We note that the sentence imposed by the District Court on all counts of the indictment falls far short of the maximum sentence which the District Court was authorized to impose on each count of the indictment.

9

In Barenblatt v. United States, 360 U.S. 109, 79 S. Ct. 1081, 3 L. Ed. 2d 1115 (1959), Barenblatt was convicted under all counts of a five count indictment. A general sentence of six months imprisonment and a fine of $250.00 was imposed. At page 115, 79 S.Ct. page 1087 the Supreme Court stated:

10

"Since this sentence was less than the maximum punishment authorized by the statute for conviction under any one Count, the judgment below must be upheld if the conviction upon any of the Counts is sustainable." (Footnote omitted).

11

See also to the same effect, United States v. Mims, 340 F.2d 851 (7th Cir.), cert. denied, 381 U.S. 913, 85 S. Ct. 1535, 14 L. Ed. 2d 434 (1965); Isaacs v. United States, 301 F.2d 706 (8th Cir.), cert. denied, 371 U.S. 818, 83 S. Ct. 32, 9 L. Ed. 2d 58 (1962).

12

In the instant case the validity of appellant's conviction on Counts VII and VIII is unquestioned by appellant. We are satisfied of the validity of such conviction in all respects.
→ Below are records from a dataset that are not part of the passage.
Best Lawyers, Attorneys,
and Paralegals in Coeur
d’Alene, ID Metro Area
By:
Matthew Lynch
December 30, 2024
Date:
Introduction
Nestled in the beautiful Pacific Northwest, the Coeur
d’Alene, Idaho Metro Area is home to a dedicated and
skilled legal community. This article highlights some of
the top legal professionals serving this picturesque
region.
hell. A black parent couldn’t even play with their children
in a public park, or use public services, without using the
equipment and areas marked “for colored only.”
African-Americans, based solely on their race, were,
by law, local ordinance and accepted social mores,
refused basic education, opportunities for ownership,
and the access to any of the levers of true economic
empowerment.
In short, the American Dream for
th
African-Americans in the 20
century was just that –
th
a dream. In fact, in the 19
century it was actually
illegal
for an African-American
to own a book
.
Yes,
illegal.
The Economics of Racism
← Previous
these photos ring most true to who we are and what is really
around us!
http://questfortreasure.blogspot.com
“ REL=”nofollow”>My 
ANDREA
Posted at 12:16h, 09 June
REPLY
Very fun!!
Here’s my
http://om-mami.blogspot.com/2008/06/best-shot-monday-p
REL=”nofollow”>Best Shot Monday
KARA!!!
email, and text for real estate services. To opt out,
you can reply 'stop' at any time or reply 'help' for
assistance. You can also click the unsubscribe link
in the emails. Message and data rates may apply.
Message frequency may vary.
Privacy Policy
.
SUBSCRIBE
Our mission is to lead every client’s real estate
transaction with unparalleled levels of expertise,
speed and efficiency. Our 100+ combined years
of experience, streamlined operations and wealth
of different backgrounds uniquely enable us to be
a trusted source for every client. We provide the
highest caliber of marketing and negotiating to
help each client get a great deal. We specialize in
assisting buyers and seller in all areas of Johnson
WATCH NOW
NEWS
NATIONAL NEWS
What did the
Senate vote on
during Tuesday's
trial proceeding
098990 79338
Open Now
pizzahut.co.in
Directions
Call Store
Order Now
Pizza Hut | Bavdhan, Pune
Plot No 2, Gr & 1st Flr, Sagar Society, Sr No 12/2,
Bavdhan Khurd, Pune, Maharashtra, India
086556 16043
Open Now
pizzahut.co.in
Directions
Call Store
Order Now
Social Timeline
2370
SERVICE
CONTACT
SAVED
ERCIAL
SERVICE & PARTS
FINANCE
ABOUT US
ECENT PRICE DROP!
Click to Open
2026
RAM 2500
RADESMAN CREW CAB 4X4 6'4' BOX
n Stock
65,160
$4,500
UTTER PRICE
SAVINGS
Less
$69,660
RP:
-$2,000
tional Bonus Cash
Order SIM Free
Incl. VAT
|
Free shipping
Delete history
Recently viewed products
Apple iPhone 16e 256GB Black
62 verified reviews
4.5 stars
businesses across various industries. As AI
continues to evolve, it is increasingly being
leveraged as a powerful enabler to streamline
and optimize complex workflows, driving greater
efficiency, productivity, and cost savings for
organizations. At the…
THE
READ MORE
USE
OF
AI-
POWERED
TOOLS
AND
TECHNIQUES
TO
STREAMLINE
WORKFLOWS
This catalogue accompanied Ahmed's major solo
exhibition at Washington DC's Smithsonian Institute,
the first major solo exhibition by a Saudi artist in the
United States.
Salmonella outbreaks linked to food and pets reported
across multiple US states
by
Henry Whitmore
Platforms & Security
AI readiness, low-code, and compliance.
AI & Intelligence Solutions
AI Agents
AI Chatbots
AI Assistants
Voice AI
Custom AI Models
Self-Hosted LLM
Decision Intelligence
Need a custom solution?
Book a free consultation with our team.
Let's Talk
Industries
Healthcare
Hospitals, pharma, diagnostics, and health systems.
In these circumstances it is unnecessary for us to consider the errors alleged by appellant in respect to his conviction on the first six counts of the indictment.

13

The only problem remaining in this case arises from the imposition by the District Court of a "general sentence" on all counts. The problem is whether we should affirm the judgment imposing the general sentence, or remand the cause to the District Court for resentencing on each count.

14

When the District Court imposes sentence on a multiple count indictment, it is highly desirable that he deal separately with each count. See Benson v. United States, 332 F.2d 288 (5th Cir. 1964).

15

In McDowell v. Swope, 183 F.2d 856 (9th Cir. 1960), this court stated at page 858:

16

"* * * the loose practice of imposing a general sentence is definitely to be discouraged."

17

We believe it appropriate at this time to issue a similar admonition.

18

The transcript of the proceedings at the time the general sentence was imposed reveals clearly that the District Judge felt that the proper punishment to be inflicted upon the appellant for all offenses of which he was convicted was incarceration for eighteen months. Such fact precludes us from construing the sentence imposed to mean consecutive sentences of eighteen months each. A construction of the sentence imposed to mean a sentence on each count of a term equal to one-eighth of eighteen months finds no support in the sentence imposed or in the transcript of the sentencing proceedings. We construe the sentence imposed to mean a term of eighteen months on each count, all to be served concurrently. For this reason we conclude that no real purpose would be served by remanding this cause to the District Court for resentencing, since the sentence imposed on all counts is far less than the sentence which could have been imposed on each of Counts VII and VIII.

19

It appears that this position parallels that taken by other circuits on this point. See Benson v. United States, supra, fn. 4 at page 290 of 332 F.2d.

20

The judgment appealed from is affirmed.

Notes:

1

Sec. 1324(a) (4) in substance charges that:

Any person, who willfully or knowingly encourages or induces, or attempts to encourage or induce, either directly or indirectly, the entry into the United States of any alien not duly admitted by an Immigration Officer or not lawfully entitled to enter or reside in the United States, shall be guilty of a felony, and upon conviction thereof shall be punished by a fine not exceeding $2,000 or by imprisonment for a term not exceeding five years, or both, for each alien in respect of whom any violation of this section occurs.

2

Sec. 1324(a) (2) in substance charges that:

Any person who transports, or moves, or attempts to transport or move, within the United States, by means of transportation, any alien not duly admitted by an Immigration Officer or not lawfully entitled to enter or reside within the United States, knowing that the alien is in the United States in violation of law and knowing or having reasonable grounds to believe that his last entry into the United States occurred less than three years prior thereto, shall be guilty of a felony. The punishment provided for violation of § 1324(a) (2) is the same as the punishment provided for violation of § 1324(a) (4).